Find an equation of the tangent plane to the parametric surface x = 4 rcosθ, y = -5 rsinθ...?

Question

Find an equation of the tangent plane to the parametric surface
x = 4rcosθ, y = -5rsinθ, z = r, at the point (4sqrt(2), -5sqrt(2), 2 when r = 2, θ = pi/2.

z = __________

Note: Your answer should be an expression of x and y; e.g. "3x - 4y"

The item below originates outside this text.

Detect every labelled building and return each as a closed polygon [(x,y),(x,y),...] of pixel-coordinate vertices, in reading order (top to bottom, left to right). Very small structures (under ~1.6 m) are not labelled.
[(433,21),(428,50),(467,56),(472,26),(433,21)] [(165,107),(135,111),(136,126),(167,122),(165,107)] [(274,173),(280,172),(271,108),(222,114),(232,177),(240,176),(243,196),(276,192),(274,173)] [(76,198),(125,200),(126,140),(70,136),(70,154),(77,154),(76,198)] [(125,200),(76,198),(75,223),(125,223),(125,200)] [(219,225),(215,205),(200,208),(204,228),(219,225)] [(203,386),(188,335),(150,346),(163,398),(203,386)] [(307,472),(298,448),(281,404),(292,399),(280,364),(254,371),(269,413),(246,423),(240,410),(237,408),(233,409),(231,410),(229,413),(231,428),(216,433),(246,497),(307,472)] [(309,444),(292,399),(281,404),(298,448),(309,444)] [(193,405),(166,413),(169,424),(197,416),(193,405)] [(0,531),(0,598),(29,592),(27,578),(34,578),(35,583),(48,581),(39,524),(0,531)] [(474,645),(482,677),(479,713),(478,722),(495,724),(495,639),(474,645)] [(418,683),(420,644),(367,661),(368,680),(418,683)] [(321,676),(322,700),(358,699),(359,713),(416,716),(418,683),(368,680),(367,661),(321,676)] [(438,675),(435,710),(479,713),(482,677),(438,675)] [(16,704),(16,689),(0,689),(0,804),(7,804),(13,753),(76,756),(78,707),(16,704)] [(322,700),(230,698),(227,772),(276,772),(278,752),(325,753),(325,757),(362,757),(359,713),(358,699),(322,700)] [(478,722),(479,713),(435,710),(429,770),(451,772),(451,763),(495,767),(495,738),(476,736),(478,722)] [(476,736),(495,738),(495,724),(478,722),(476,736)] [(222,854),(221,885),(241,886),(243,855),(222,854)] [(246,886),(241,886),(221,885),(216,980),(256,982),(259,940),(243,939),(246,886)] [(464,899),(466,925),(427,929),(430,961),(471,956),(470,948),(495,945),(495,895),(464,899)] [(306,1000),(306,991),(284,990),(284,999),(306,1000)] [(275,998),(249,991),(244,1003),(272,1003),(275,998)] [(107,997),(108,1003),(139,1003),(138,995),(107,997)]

Stuck... hope you can show me the answer and the steps how you got there.

Thanks

Answer 1

The point in question has θ = π/4, not π/2.

It can be shown that both

(∂x/∂r) i + (∂y/∂r) j +(∂z/∂r) k and (∂x/∂θ) i + (∂y/∂θ) j +(∂z/∂θ) k

evaluated at some point on the surface are tangent to the surface at that point. If they are nonzero and not parallel, they define the tangent plane at that point. So the cross product of those two vectors produces a vector normal to the tangent plane. You will find that this vector, evaluated at (4√2, -5√2, 2) is

5√2 i - 4√2 j - 40 k

If (x, y ,z) is any point in the plane distinct from (4√2, -5√2, 2),
then the vector

(x - 4√2) i + (y - (-5√2)) j + (z - 2) k

lies in the tangent plane and hence is perpendicular to 5√2 i - 4√2 j - 40 k, so the dot product of this vector with 5√2 i - 4√2 j - 40 k is zero:

[(x - 4√2) i + (y + 5√2) j + (z - 2) k] • [5√2 i - 4√2 j - 40 k] = 0

(To get the desired coefficient of 1 for z right away, you could also use
-√2/8 i + √2/10 j + k for the normal vector, since any nonzero multiple of the given normal vector is also normal to the plane.)

That will give you an equation for the tangent plane. If I did my arithmetic correctly, you should get

z = (√2 / 8) x - (√2 / 10) y